* WHAT THIS TASK INVOLVES
Revise the listing by changing every "left" to "L" and keeping everything else the same. Leave the pictures out of your answer.

=== Begin Enclosure ===

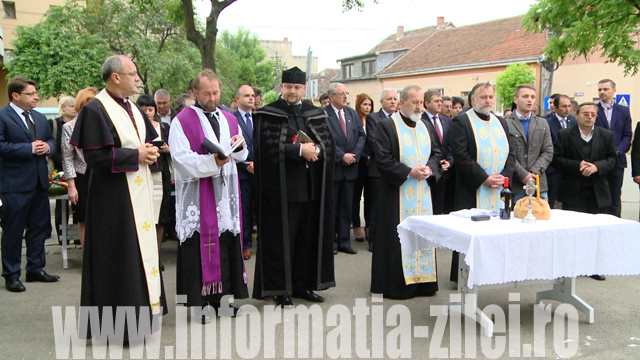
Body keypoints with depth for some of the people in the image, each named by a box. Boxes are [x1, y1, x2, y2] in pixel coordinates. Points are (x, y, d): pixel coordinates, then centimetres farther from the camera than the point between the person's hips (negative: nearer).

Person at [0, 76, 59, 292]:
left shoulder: (39, 118, 15)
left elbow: (51, 140, 21)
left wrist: (47, 147, -2)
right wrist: (29, 148, -19)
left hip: (40, 181, 8)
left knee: (39, 227, 14)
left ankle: (35, 268, 26)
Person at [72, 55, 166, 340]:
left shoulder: (132, 108, 13)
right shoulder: (95, 109, -12)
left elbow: (149, 140, 22)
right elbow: (96, 156, -18)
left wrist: (150, 152, 0)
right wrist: (135, 155, -15)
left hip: (139, 191, 8)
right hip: (115, 196, -8)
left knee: (141, 248, 13)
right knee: (120, 254, -2)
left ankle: (141, 302, 26)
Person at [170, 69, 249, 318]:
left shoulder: (229, 120, 15)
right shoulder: (183, 121, -3)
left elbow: (241, 156, 16)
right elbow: (180, 157, -14)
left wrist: (239, 147, -6)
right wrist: (212, 161, -23)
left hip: (225, 194, 6)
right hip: (197, 195, -6)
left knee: (225, 242, 8)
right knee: (198, 245, -4)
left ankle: (220, 297, 19)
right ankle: (197, 300, 6)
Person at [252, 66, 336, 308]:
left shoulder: (315, 114, 13)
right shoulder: (268, 115, -2)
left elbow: (328, 142, 7)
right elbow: (269, 145, -14)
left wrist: (315, 150, -14)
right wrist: (299, 150, -18)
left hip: (311, 186, 5)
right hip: (282, 186, -5)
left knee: (309, 236, 9)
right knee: (282, 238, 1)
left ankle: (303, 284, 21)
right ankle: (282, 289, 10)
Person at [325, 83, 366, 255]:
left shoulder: (353, 114, 12)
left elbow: (361, 136, 8)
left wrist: (354, 155, -7)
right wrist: (342, 156, -16)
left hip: (350, 168, 5)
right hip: (332, 167, -5)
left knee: (346, 207, 10)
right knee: (330, 207, 4)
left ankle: (344, 242, 18)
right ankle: (330, 242, 14)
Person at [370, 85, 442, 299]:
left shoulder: (424, 126, 15)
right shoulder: (387, 126, -6)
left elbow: (435, 153, 16)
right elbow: (383, 160, -12)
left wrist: (429, 169, -5)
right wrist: (409, 172, -18)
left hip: (423, 193, 6)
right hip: (398, 193, -6)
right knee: (399, 237, -3)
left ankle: (423, 279, 19)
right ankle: (396, 283, 6)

=== End Enclosure ===

* ANSWER SPACE
Body keypoints with depth for some of the people in the image, each named by a box. Boxes are [x1, y1, x2, y2] in pixel coordinates. Points are (x, y, d): pixel coordinates, then centimetres farther from the camera than the point between the person's hips (negative: nearer).

Person at [0, 76, 59, 292]:
L shoulder: (39, 118, 15)
L elbow: (51, 140, 21)
L wrist: (47, 147, -2)
right wrist: (29, 148, -19)
L hip: (40, 181, 8)
L knee: (39, 227, 14)
L ankle: (35, 268, 26)
Person at [72, 55, 166, 340]:
L shoulder: (132, 108, 13)
right shoulder: (95, 109, -12)
L elbow: (149, 140, 22)
right elbow: (96, 156, -18)
L wrist: (150, 152, 0)
right wrist: (135, 155, -15)
L hip: (139, 191, 8)
right hip: (115, 196, -8)
L knee: (141, 248, 13)
right knee: (120, 254, -2)
L ankle: (141, 302, 26)
Person at [170, 69, 249, 318]:
L shoulder: (229, 120, 15)
right shoulder: (183, 121, -3)
L elbow: (241, 156, 16)
right elbow: (180, 157, -14)
L wrist: (239, 147, -6)
right wrist: (212, 161, -23)
L hip: (225, 194, 6)
right hip: (197, 195, -6)
L knee: (225, 242, 8)
right knee: (198, 245, -4)
L ankle: (220, 297, 19)
right ankle: (197, 300, 6)
Person at [252, 66, 336, 308]:
L shoulder: (315, 114, 13)
right shoulder: (268, 115, -2)
L elbow: (328, 142, 7)
right elbow: (269, 145, -14)
L wrist: (315, 150, -14)
right wrist: (299, 150, -18)
L hip: (311, 186, 5)
right hip: (282, 186, -5)
L knee: (309, 236, 9)
right knee: (282, 238, 1)
L ankle: (303, 284, 21)
right ankle: (282, 289, 10)
Person at [325, 83, 366, 255]:
L shoulder: (353, 114, 12)
L elbow: (361, 136, 8)
L wrist: (354, 155, -7)
right wrist: (342, 156, -16)
L hip: (350, 168, 5)
right hip: (332, 167, -5)
L knee: (346, 207, 10)
right knee: (330, 207, 4)
L ankle: (344, 242, 18)
right ankle: (330, 242, 14)
Person at [370, 85, 442, 299]:
L shoulder: (424, 126, 15)
right shoulder: (387, 126, -6)
L elbow: (435, 153, 16)
right elbow: (383, 160, -12)
L wrist: (429, 169, -5)
right wrist: (409, 172, -18)
L hip: (423, 193, 6)
right hip: (398, 193, -6)
right knee: (399, 237, -3)
L ankle: (423, 279, 19)
right ankle: (396, 283, 6)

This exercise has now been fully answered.